▶ **What you should do**:
Every record below should be repeated word for word, with the pictures left out.

▶ **Dataset excerpts**:

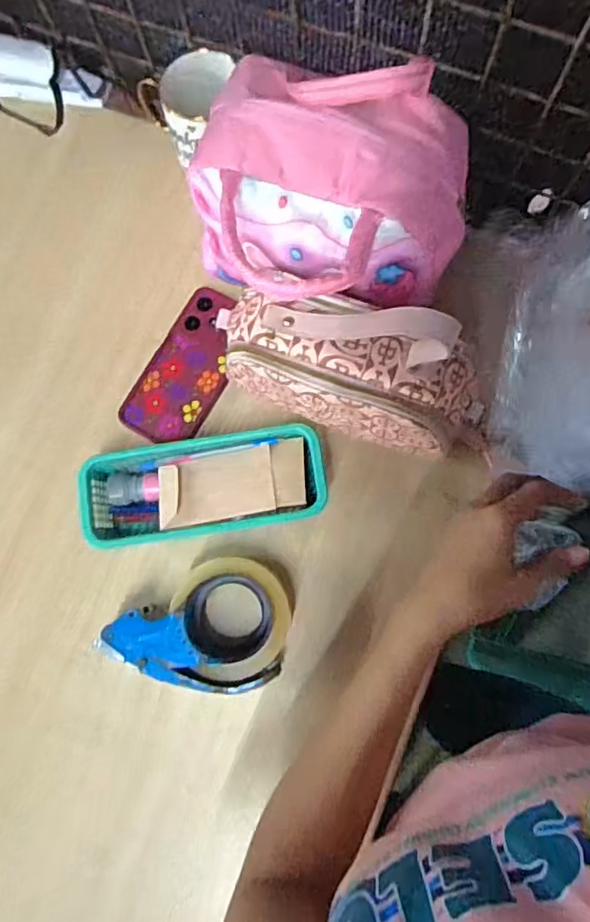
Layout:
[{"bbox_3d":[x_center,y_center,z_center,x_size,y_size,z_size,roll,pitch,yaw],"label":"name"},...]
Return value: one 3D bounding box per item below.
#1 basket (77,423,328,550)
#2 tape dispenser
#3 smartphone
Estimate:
[{"bbox_3d":[-0.086,0.024,0.567,0.226,0.052,0.095,-10,81,1],"label":"basket"},{"bbox_3d":[-0.083,0.143,0.544,0.152,0.060,0.113,11,82,5],"label":"tape dispenser"},{"bbox_3d":[-0.106,-0.095,0.608,0.078,0.016,0.165,28,84,7],"label":"smartphone"}]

▶ **Response to the task**:
Layout:
[{"bbox_3d":[x_center,y_center,z_center,x_size,y_size,z_size,roll,pitch,yaw],"label":"name"},...]
Return value: one 3D bounding box per item below.
#1 basket (77,423,328,550)
#2 tape dispenser
#3 smartphone
Estimate:
[{"bbox_3d":[-0.086,0.024,0.567,0.226,0.052,0.095,-10,81,1],"label":"basket"},{"bbox_3d":[-0.083,0.143,0.544,0.152,0.060,0.113,11,82,5],"label":"tape dispenser"},{"bbox_3d":[-0.106,-0.095,0.608,0.078,0.016,0.165,28,84,7],"label":"smartphone"}]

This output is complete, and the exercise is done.